◆ **Passage to read**:
Prior to the vote, Venezuela's National Election Council (CNE) threatened to limit the number of observers, and access to voting sites and some technical aspects of the vote. This generated suspicion among Venezuelans. The Carter Center urged the CNE to lift these restrictions, which it largely did. In the end, we received authorisation for all of the observers we requested, access to many of the technical components we asked for, and freedom of movement on election day. Both the OAS and the Carter Center had been mediating in Venezuela for two years and had already observed the signature collection and verification process. We observed all of the prior simulations conducted on the new electronic voting machines.

We planned three tests of the new electronic voting system. First, with the OAS, we conducted a “quick count” in which our observers at a random sample of polling stations (mesas) called results in to mission headquarters. This was to check the official results that were transmitted from the machines to CNE headquarters. Second, we drew a larger sample of poll results from those received electronically at CNE headquarters, to test the accuracy of tabulation by the CNE's computers. These tests confirmed there was no manipulation of the software or data transmission.

Missing from those tests was what happened within the black box of the voting machines. Fortunately, the Venezuelan machines were programmed to produce a paper trail: after each vote, a paper ballot was printed, inspected by the voter, and deposited in a cardboard ballot box. We had urged a “hot audit”, an immediate count of the paper ballots. At the last minute, the CNE approved an audit of 1% of the voting machines. But this was only half completed, because of the high turnout, late closing of the polls (some as late as 3am) and poor instructions to CNE auditors. We were only able to observe a few of these “hot audits”, as we needed to be at other mesas for our own quick count.

We therefore proposed to the CNE a second audit, three days after the vote, to check the paper slips. We agreed a methodology with the opposition's technical advisors, but its political leaders decided not to participate (they had wanted to negotiate directly with the CNE). We tested and verified the CNE's computer programme to draw a new random sample of 150 mesas, comprising 334 voting machines, and observed the drawing of the sample. We put observers in the main military garrisons where the boxes of paper receipts were stored, before the sample was drawn, to avoid any tampering with the chosen boxes. The observers accompanied the boxes to Caracas, and then watched over a meticulous count in which each slip was compared with the electronic result.

(Bounding box coordinate data)
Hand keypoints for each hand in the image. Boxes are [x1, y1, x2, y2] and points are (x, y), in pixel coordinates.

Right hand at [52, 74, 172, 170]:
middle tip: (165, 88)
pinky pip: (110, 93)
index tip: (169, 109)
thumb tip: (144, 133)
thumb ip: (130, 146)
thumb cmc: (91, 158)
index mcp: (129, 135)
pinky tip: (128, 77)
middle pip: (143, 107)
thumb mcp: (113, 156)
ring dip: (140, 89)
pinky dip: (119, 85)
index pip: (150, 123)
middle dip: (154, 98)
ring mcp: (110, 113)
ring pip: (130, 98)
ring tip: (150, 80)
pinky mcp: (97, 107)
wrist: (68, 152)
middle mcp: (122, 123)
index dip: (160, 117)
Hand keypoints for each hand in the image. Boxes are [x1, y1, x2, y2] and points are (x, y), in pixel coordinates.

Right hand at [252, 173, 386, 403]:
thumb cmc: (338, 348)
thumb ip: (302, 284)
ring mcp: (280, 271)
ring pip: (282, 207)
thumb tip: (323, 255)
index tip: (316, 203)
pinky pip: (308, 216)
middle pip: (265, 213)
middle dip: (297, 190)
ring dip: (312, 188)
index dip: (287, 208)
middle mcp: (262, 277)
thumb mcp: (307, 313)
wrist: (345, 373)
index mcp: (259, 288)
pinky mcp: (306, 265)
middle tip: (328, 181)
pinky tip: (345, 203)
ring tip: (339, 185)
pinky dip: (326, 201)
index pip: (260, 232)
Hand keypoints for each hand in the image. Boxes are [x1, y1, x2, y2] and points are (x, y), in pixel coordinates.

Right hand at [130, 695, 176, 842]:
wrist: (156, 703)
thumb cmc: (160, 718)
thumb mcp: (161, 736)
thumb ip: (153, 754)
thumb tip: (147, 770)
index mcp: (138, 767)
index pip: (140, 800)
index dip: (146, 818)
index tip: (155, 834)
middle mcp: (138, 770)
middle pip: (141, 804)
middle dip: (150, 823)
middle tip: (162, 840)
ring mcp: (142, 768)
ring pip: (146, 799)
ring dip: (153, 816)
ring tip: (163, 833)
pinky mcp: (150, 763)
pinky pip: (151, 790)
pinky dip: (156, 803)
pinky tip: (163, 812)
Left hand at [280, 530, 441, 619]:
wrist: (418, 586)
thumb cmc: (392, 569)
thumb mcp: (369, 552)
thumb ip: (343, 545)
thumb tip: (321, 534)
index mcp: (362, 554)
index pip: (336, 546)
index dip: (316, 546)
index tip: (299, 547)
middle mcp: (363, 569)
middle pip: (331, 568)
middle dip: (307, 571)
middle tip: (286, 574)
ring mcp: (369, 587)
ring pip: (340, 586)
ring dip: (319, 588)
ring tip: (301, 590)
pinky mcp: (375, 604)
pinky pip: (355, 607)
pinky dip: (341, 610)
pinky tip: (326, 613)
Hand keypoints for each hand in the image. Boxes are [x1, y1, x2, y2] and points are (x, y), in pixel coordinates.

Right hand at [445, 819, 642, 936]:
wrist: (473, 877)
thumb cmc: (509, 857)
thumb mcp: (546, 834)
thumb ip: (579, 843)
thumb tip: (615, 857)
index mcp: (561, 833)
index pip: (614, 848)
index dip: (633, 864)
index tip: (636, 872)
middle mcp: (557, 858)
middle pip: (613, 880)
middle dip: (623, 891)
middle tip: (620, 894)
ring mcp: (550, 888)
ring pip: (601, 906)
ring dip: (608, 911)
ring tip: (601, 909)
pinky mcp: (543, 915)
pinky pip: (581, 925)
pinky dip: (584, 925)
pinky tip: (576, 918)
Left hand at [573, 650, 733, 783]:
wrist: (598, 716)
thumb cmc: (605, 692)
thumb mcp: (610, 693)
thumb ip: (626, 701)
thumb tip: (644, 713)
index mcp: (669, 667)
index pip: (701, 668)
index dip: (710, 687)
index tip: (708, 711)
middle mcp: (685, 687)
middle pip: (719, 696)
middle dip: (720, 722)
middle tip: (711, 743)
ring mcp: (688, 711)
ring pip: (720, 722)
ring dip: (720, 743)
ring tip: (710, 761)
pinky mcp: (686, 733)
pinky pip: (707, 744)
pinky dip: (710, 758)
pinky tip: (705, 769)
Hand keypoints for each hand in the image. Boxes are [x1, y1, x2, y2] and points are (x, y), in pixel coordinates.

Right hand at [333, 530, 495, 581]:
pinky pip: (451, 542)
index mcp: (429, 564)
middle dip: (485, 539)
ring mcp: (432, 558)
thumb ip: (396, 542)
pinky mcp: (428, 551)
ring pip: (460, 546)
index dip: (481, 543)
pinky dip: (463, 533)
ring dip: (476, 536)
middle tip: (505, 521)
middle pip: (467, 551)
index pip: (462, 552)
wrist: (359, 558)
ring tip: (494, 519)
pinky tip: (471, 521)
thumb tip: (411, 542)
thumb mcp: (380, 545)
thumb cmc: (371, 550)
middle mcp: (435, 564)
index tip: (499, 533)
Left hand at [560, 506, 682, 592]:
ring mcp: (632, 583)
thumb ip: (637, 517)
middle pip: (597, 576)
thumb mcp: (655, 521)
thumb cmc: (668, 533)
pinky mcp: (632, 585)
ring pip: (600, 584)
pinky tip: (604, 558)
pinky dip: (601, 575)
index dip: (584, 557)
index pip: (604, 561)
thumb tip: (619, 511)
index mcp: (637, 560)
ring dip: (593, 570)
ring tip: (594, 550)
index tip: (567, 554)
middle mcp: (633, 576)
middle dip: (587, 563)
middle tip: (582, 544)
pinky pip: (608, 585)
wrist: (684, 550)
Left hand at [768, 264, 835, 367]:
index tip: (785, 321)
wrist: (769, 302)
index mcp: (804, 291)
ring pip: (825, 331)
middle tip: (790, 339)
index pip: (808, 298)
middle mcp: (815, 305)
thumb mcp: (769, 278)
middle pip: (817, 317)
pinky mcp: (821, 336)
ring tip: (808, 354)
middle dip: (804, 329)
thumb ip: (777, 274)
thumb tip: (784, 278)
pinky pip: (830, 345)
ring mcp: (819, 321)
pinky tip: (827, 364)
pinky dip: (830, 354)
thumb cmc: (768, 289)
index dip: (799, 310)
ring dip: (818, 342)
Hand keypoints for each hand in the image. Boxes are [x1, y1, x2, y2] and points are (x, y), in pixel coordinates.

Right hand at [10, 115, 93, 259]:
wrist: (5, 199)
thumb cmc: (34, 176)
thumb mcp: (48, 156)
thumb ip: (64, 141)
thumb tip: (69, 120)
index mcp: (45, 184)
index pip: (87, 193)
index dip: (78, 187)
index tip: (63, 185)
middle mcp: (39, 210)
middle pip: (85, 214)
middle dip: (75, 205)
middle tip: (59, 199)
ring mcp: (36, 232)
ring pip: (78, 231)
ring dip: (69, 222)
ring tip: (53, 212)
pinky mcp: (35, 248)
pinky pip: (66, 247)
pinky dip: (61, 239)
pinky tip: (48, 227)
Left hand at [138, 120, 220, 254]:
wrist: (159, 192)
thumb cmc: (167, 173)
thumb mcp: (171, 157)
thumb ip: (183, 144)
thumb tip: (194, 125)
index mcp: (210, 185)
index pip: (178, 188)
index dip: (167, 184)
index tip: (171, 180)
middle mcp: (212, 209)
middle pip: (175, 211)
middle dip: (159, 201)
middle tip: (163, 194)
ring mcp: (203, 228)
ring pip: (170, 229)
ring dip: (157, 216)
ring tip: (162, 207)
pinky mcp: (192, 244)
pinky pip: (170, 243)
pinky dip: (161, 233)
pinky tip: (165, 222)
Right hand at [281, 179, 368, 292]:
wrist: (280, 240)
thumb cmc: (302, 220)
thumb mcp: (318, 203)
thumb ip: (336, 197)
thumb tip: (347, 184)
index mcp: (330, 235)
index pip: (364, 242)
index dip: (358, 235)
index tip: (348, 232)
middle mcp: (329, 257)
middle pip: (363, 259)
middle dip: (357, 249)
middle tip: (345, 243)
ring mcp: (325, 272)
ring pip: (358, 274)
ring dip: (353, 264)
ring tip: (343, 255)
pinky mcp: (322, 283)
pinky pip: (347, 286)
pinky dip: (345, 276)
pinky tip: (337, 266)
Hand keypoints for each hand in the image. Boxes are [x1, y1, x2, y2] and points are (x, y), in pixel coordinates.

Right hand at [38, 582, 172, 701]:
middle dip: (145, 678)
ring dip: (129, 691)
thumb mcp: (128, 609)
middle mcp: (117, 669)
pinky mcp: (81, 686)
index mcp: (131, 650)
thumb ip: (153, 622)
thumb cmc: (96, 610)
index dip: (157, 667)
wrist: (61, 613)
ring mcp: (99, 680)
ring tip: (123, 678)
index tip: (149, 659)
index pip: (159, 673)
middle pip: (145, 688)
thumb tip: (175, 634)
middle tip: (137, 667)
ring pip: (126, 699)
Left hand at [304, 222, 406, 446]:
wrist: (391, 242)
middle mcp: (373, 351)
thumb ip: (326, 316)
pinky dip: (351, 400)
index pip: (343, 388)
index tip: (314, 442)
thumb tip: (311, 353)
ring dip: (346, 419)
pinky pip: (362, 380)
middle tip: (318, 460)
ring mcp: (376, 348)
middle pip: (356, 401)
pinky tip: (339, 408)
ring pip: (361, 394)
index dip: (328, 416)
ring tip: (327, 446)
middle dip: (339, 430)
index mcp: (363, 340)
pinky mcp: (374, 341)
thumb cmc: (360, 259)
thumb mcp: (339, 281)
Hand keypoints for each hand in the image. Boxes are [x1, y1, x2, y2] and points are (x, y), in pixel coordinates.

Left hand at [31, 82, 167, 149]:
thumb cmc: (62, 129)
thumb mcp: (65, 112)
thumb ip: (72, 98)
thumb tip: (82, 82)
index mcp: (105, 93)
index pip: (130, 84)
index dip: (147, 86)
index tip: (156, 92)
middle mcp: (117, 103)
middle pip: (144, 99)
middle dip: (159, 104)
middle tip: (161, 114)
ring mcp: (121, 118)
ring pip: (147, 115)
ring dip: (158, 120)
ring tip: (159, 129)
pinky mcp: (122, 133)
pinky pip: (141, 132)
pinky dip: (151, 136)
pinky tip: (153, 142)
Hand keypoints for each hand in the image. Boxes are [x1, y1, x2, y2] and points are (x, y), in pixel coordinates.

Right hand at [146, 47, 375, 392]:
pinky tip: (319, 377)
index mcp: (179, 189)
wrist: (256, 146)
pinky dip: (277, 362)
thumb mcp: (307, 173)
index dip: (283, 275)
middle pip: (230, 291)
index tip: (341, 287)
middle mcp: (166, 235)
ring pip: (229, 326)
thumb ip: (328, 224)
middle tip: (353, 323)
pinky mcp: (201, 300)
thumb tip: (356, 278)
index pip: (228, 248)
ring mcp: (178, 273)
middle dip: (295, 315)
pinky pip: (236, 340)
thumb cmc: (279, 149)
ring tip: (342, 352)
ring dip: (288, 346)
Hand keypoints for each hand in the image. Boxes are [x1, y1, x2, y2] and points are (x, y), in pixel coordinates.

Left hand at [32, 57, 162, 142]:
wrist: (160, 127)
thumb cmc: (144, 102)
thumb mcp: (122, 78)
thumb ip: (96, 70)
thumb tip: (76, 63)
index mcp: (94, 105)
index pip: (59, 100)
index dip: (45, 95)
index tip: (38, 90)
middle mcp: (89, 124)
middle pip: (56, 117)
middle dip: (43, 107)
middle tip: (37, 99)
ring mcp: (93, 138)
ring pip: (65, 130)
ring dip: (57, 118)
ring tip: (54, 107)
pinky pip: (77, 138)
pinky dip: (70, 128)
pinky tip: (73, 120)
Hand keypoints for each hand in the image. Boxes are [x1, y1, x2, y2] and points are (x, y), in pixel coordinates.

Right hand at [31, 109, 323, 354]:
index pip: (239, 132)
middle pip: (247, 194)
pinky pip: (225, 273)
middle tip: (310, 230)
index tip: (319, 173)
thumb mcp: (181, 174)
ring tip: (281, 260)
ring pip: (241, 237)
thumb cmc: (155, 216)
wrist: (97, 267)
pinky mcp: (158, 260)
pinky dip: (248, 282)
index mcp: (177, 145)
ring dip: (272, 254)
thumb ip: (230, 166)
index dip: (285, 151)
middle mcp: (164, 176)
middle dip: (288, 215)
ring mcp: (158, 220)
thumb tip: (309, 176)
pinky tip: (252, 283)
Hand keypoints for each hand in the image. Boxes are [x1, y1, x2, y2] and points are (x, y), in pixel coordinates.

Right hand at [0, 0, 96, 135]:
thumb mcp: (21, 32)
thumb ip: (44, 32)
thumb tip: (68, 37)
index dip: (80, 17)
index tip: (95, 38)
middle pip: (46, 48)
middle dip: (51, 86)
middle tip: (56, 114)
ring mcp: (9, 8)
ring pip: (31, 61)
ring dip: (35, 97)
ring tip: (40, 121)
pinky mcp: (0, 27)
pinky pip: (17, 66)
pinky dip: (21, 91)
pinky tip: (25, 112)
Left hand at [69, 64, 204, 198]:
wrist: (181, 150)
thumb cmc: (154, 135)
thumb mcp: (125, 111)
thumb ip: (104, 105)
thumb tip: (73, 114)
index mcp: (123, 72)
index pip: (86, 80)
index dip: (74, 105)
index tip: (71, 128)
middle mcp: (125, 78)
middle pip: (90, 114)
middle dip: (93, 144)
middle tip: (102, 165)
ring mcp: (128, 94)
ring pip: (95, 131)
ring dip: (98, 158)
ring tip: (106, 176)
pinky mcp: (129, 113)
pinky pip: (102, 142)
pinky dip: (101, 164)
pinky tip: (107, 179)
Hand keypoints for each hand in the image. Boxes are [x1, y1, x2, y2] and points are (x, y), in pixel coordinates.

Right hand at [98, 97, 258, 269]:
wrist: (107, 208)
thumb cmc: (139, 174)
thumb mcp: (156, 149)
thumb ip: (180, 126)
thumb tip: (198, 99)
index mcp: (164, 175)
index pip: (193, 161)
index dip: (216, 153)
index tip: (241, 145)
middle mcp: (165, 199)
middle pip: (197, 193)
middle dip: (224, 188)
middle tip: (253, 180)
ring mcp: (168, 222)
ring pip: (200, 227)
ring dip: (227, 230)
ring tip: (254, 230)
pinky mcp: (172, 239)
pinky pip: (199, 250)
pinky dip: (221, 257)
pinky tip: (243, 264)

◆ **Questions on the material**:
**1)** In the passage about the Venezuelan vote, how many mesas made up the new random sample drawn for the second audit?
**2)** Reproduce the passage about the Venezuelan vote from "We therefore proposed" up to and including "the electronic result.".
**3)** Pick up the passage about the Venezuelan vote after its last sentence and continue it.

◆ **Answers for this exercise**:
**1)** 150 mesas, comprising 334 voting machines.

**2)**
We therefore proposed to the CNE a second audit, three days after the vote, to check the paper slips. We agreed a methodology with the opposition's technical advisors, but its political leaders decided not to participate (they had wanted to negotiate directly with the CNE). We tested and verified the CNE's computer programme to draw a new random sample of 150 mesas, comprising 334 voting machines, and observed the drawing of the sample. We put observers in the main military garrisons where the boxes of paper receipts were stored, before the sample was drawn, to avoid any tampering with the chosen boxes. The observers accompanied the boxes to Caracas, and then watched over a meticulous count in which each slip was compared with the electronic result.

**3)**
The only way the boxes could have been altered would be for the military—historically the custodians of election material in Venezuela—to have reprogrammed 19,200 voting machines to print out new paper receipts with the proper date, time and serial code and in the proper number of Yes and No votes to match the electronic result, and to have reinserted these into the proper ballot boxes. All of this in garrisons spread across 22 states, between Monday and Wednesday, with nobody revealing the fraud. We considered this to be supremely implausible.

This second audit showed that the machines were very accurate. We found a variation of only 0.1% between the paper receipts and the electronic results. This could be explained by voters putting the slips in the wrong ballot box. An additional piece of corroborating evidence was the result from the 15% of polling stations that used the old-fashioned manual ballot. These stations (in mostly rural areas without telephones) were even more favourable to the president, voting 70:30 against recall.

If the machines were accurate, how do we explain the three suspicious factors noted by the opposition? First, the mysterious “tied” results or “caps” on the machines. We found that 402 of 8,100 mesas (each with one to three machines) had two or three machines with the same result for the Yes vote; and 311 mesas had the same results for the No vote. So the phenomenon affected both sides. We consulted Jonathan Taylor, a statistician from Stanford University. Using various mathematical models, he predicted that 379 mesas would have ties (of two or three machines) in the Yes votes, and 336 mesas would have ties in the No votes. The error range would be plus or minus 36 mesas. So the actual results fell within the range of probability, and do not provide evidence of fraud.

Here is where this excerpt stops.